Date of this Version
Report # MATC-KSU: 113 Final Report 2255--1121-0001-113
The highways in the Midwest are experiencing a considerable amount of truck traffic due to increased freight transportation. There is clearly a risk to the highway infrastructure caused by this additional truck traffic that will also have an increasingly detrimental effect on the safety of the citizens, the traveling public in terms of congestion, and the economy of the entire region. Traditionally the life of the pavements has been extended by a variety of rehabilitation techniques. For example, techniques used by the Kansas Department of Transportation (KDOT) include route and crack seal, chip seal, 1- to 4-inch overlay, 1- to 4-inch inlay, heater scarification, cold in-place recycling (4-inch), and cold milling. Recently, due to a tight maintenance budget, thin surfacing, like the ultra-thin bonded bituminous surface (NovaChip), and modified slurry seal (microsurfacing), is being used increasingly.

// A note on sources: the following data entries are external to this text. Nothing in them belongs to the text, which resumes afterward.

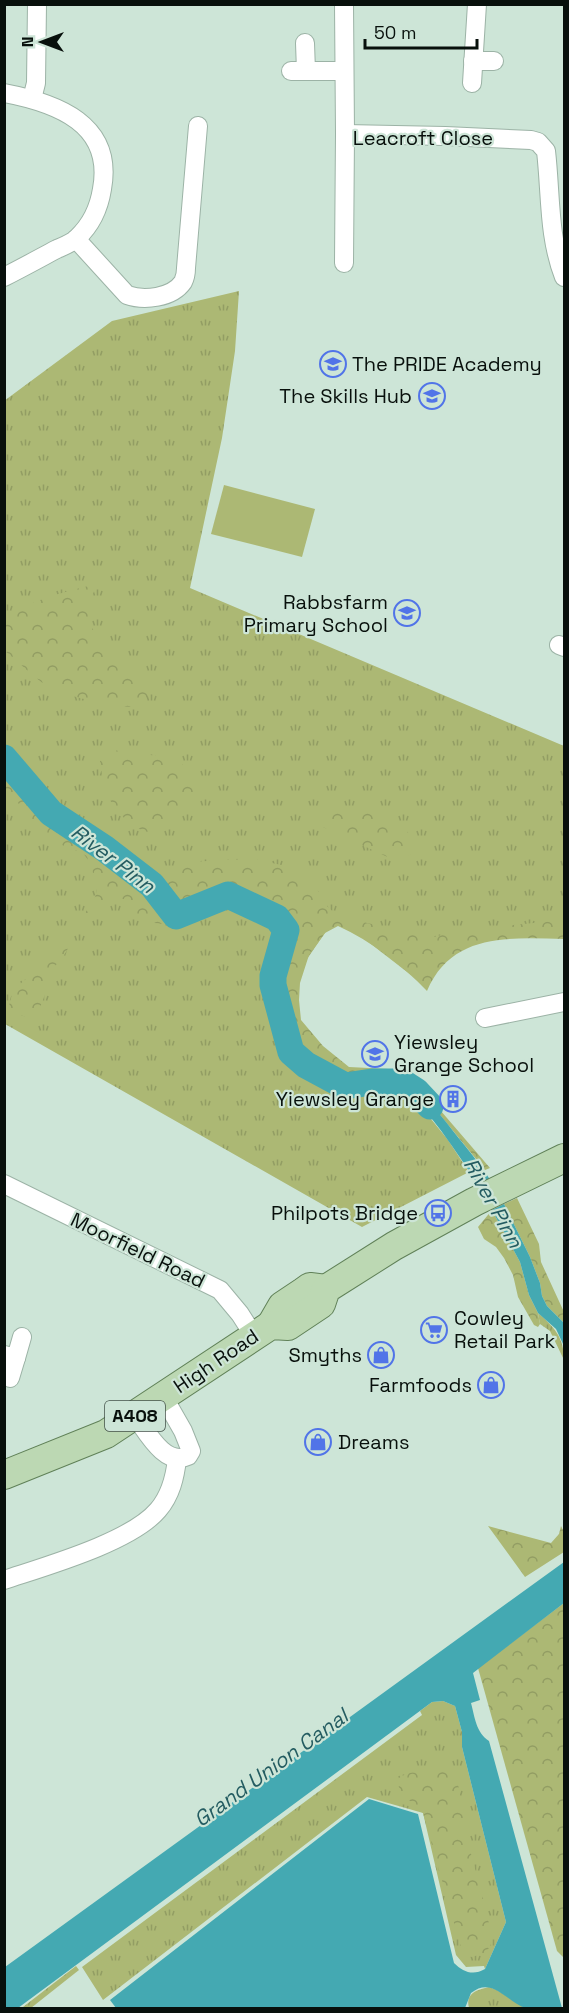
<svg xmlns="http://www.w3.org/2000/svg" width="569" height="2013" font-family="'Space Grotesk',sans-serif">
<defs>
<pattern id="grass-tufts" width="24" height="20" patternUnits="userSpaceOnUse" patternTransform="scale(1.5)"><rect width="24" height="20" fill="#acb874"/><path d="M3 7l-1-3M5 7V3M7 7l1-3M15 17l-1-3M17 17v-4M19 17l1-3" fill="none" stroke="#929d63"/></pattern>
<pattern id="forest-crowns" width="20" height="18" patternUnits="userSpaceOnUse" patternTransform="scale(1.5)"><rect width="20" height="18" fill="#acb874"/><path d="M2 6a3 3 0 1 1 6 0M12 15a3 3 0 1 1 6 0" fill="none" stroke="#929d63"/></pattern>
</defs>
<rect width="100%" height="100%" fill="#cde5d7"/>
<g fill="url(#grass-tufts)">
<path d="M 239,291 L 235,351 L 222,438 L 190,588 L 564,746 L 564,928 L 481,939 L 411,975 L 336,917 L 278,1001 L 274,976 L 279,954 L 273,976 L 273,985 L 291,1052 L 306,1065 L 345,1086 L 372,1082 L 388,1082 L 401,1086 L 410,1093 L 448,1140 L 469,1172 L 362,1227 L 5,1024 L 4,401 L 112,321 Z"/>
<path d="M 538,1313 C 554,1327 564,1337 564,1360 L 550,1331 L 540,1324 Z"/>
<path d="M 443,1701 L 455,1706 L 462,1732 L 462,1747 L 506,1922 L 485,1969 L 484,1966 L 466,1967 L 456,1955 L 423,1813 L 367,1797 L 103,2000 L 82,1967 L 422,1715 L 420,1711 L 432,1702 Z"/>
<path d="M 76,1966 L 79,1970 L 31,2008 L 24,2008 L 23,2007 Z"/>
<path d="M 489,1987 L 497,1990 L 525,2008 L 469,2008 C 465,1993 477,1990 489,1987 Z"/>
</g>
<g fill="url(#forest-crowns)">
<path d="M 97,584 C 94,592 89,601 89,611 C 88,639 118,657 136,673 C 142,678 147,685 152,691 C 147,697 142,704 135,706 C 124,710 64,695 52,689 C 37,681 19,662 5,651 C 4,644 3,634 4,627 C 9,603 77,589 97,584 Z"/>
<path d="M 113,750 C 137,754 168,754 188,768 C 208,782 181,820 166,829 C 143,843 114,812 106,792 C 102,782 102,772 100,761 L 106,754 Z"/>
<path d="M 4,768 L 45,816 L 106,854 L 124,867 L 148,895 L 175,919 L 178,926 L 147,922 L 140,919 L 132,904 L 127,900 L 116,897 L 109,899 L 90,913 L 85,913 L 94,900 L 97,891 L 91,864 L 83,853 L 41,837 L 38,835 L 29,814 L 5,790 Z"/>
<path d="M 329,807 C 358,809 397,814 414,840 L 411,854 L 401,859 L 394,860 L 323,827 L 317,821 L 321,812 Z"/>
<path d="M 250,858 L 295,868 L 321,894 L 324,903 L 332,911 L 367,923 L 434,937 L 461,930 L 564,920 L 564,939 C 510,938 452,932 427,991 C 402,965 371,941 338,926 L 325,933 L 309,955 L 300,983 L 299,1000 L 301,1020 L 323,1046 L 349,1067 L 389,1069 L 404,1073 L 422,1089 L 490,1168 L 485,1170 L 432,1105 L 411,1082 L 404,1078 L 345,1084 L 306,1064 L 292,1051 L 275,984 L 274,976 L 286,930 L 277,918 L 228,895 L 176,916 L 153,885 L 164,873 L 178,863 Z"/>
<path d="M 62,937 L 70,939 C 70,952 60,958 54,968 C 45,982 46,1011 29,1018 L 12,1012 L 9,1006 L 13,990 L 26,979 Z"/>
<path d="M 517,1198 L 539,1244 L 541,1262 L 564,1312 L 564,1323 L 547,1306 L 542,1296 L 540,1283 L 530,1257 L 504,1204 Z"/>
<path d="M 492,1210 L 520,1262 L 529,1295 L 538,1313 L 540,1324 L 538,1327 L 534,1325 L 518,1297 L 513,1275 L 504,1258 L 496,1247 L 484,1239 L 478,1227 Z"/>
<path d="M 488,1526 L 551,1543 L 559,1534 L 561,1526 L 564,1532 L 564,1552 L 525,1577 Z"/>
<path d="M 564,1603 L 564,1958 L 557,1951 L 478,1668 Z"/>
<path d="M 446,1765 L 451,1767 L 459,1788 L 467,1839 L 488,1917 L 491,1944 L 489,1948 L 483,1954 L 471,1957 L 465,1954 L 460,1944 L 423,1813 C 419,1810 416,1805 412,1802 C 402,1796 397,1791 399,1778 C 413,1769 416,1774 431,1774 Z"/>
</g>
<path fill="#acb874" d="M 224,485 L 315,509 L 302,557 L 211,534 Z"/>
<g fill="#44a9b2">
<path d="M 404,1078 C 421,1089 433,1106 446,1122 C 463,1144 482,1165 496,1189 L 485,1195 C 460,1158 435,1116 401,1086 Z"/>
<path d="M 504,1204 L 530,1257 L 540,1283 L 542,1296 L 547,1306 L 564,1323 L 564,1346 L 556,1329 L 538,1313 L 529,1295 L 520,1262 L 492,1210 Z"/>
<path d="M 564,1562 L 564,1603 L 473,1673 L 480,1700 L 471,1703 C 475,1718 476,1732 489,1741 L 562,2008 C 551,2009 535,2012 525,2008 C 506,2001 492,1976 471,1993 L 465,2008 L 116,2008 L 110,2000 L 369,1799 L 418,1814 L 454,1963 C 463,1972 473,1976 485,1969 L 506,1922 L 462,1747 L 462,1732 L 455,1706 L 443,1701 L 432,1702 L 18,2008 L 5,2008 L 5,1967 Z"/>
</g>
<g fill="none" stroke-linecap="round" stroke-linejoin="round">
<path stroke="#44a9b2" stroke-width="27" d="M 4,758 L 51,813 L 104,848 L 152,885 L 176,916 L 228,895 L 277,918 L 286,930 L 273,976 L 273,985 L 291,1052 L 306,1065 L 345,1086 L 372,1082 L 402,1082 L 416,1091 L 430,1106"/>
<defs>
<g id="street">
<path d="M 344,4 L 345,134"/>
<path d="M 305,43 L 306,71"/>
<path d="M 473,61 L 494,61"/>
<path d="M 291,71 L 344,71"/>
<path d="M 472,83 L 477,4"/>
<path d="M 4,93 C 57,103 114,124 102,189 C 99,208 91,225 77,238 C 72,243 64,246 57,249 C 40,258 22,268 4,277"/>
<path d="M 32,99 L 36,83 L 37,4"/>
<path d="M 76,239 L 127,295 C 144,301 172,298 183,282 C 185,278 186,273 186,268 L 198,126"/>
<path d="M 344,263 L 345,134 L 445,136 L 531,140 L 538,142 L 546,151 C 551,194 548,236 564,277"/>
<path d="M 559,645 L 564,647"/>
<path d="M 485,1018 L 564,1002"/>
<path d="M 4,1184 L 220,1290 L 240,1314 L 254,1336"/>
<path d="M 4,1355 L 16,1358 L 22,1337"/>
<path d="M 10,1378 L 16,1358"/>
<path d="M 135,1416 C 147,1432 165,1467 188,1456 L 191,1451 L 183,1431 L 163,1396"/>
<path d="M 4,1580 C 46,1566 131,1542 158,1510 C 171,1495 175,1477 177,1459"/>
</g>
<g id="primary">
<path d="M 271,1325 L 282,1306 L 303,1292 L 310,1287 L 326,1289"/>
<path d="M 4,1475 L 106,1434 L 271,1325 L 288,1326 L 321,1304 L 326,1289 L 394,1246 L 474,1202 L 564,1158"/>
</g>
</defs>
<use href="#street" stroke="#9cb3a6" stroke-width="20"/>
<use href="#primary" stroke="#608158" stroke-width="30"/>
<use href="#street" stroke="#fff" stroke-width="18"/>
<use href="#primary" stroke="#bcd8b3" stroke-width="28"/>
</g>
<defs>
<symbol id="school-ring" viewBox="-11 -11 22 22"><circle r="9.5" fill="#cde5d7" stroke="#5174e8" stroke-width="1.5"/><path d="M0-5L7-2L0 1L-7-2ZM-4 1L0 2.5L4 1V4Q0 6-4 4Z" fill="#5174e8"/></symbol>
<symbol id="building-ring" viewBox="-11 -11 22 22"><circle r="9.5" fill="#cde5d7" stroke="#5174e8" stroke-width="1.5"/><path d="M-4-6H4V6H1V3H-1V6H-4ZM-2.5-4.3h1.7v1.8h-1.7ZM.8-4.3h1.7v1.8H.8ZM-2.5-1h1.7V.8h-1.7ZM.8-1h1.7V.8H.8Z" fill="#5174e8"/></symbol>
<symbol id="bus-ring" viewBox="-11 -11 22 22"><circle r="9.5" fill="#cde5d7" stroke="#5174e8" stroke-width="1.5"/><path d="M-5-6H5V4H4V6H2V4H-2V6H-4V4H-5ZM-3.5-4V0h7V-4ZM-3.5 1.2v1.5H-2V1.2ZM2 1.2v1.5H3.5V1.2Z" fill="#5174e8"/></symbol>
<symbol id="supermarket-ring" viewBox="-11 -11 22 22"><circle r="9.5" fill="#cde5d7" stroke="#5174e8" stroke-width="1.5"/><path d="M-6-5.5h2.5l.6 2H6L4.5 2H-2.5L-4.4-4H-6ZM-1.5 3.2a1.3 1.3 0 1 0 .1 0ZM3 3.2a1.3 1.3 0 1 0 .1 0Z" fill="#5174e8"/></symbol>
<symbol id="shop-ring" viewBox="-11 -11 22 22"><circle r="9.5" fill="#cde5d7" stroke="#5174e8" stroke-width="1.5"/><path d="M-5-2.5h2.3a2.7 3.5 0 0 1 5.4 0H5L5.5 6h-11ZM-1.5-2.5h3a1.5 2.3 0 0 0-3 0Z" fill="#5174e8"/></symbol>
</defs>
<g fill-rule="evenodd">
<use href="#school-ring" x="318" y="349" width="30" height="30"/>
<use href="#school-ring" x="417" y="381" width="30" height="30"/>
<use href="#school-ring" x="392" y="598" width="30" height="30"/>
<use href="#school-ring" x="360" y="1039" width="30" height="30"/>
<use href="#building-ring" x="438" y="1084" width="30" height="30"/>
<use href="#bus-ring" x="423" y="1198" width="30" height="30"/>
<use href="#supermarket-ring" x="419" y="1315" width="30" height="30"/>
<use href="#shop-ring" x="366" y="1340" width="30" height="30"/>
<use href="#shop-ring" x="476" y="1370" width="30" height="30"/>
<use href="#shop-ring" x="303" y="1427" width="30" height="30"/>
</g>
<g text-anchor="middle" stroke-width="4.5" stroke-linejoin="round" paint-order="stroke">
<rect fill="#cde5d7" stroke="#435049" stroke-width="1.5" x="105" y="1401" width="60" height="30" rx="4.5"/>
<g font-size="18" font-weight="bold" fill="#08100c">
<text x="135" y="1422">A408</text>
</g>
<g font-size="20" fill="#08100c" stroke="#cde5d7">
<text x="423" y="145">Leacroft Close</text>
<text transform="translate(138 1250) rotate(26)" y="7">Moorfield Road</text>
<text transform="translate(216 1361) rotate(-34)" y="7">High Road</text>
</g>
<g font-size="20" fill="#08100c" stroke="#cde5d7" text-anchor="end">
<text x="352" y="371" text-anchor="start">The PRIDE Academy</text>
<text x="412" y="403">The Skills Hub</text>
<text x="388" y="609">Rabbsfarm<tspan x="388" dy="23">Primary School</tspan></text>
<text x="394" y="1049" text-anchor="start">Yiewsley<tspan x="394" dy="23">Grange School</tspan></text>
<text x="434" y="1106">Yiewsley Grange</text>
<text x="418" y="1220">Philpots Bridge</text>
<text x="454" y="1325" text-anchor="start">Cowley<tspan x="454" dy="23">Retail Park</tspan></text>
<text x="362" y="1362">Smyths</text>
<text x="472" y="1392">Farmfoods</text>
<text x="338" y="1449" text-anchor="start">Dreams</text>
</g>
<g font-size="21" font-style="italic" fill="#245c61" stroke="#cde5d7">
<text transform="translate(113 859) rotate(37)" y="7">River Pinn</text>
<text transform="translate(493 1203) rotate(61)" y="7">River Pinn</text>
<text transform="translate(271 1768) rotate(-36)" y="7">Grand Union Canal</text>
</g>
</g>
<rect width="569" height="2013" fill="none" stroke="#08100c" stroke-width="12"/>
<g transform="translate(42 42) rotate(270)" stroke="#cde5d7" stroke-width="4.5" paint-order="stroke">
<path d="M0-4.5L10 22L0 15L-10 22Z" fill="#08100c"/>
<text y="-9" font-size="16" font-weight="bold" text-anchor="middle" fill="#08100c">N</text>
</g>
<path d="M365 39v9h112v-9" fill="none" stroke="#08100c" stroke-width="3"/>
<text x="374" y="39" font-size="18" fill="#08100c" stroke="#cde5d7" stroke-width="4.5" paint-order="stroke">50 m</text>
</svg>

The thin-surfacing strategy has been touted as one of the most cost-effective measures that can extend pavement life, improve ride quality, correct surface defects (leveling), improve safety characteristics, enhance appearance, and reduce road-tire noise. This report discusses performance of pavements treated with two commonly used types of thin surfacing: ultrathin bonded bituminous surface and microsurfacing.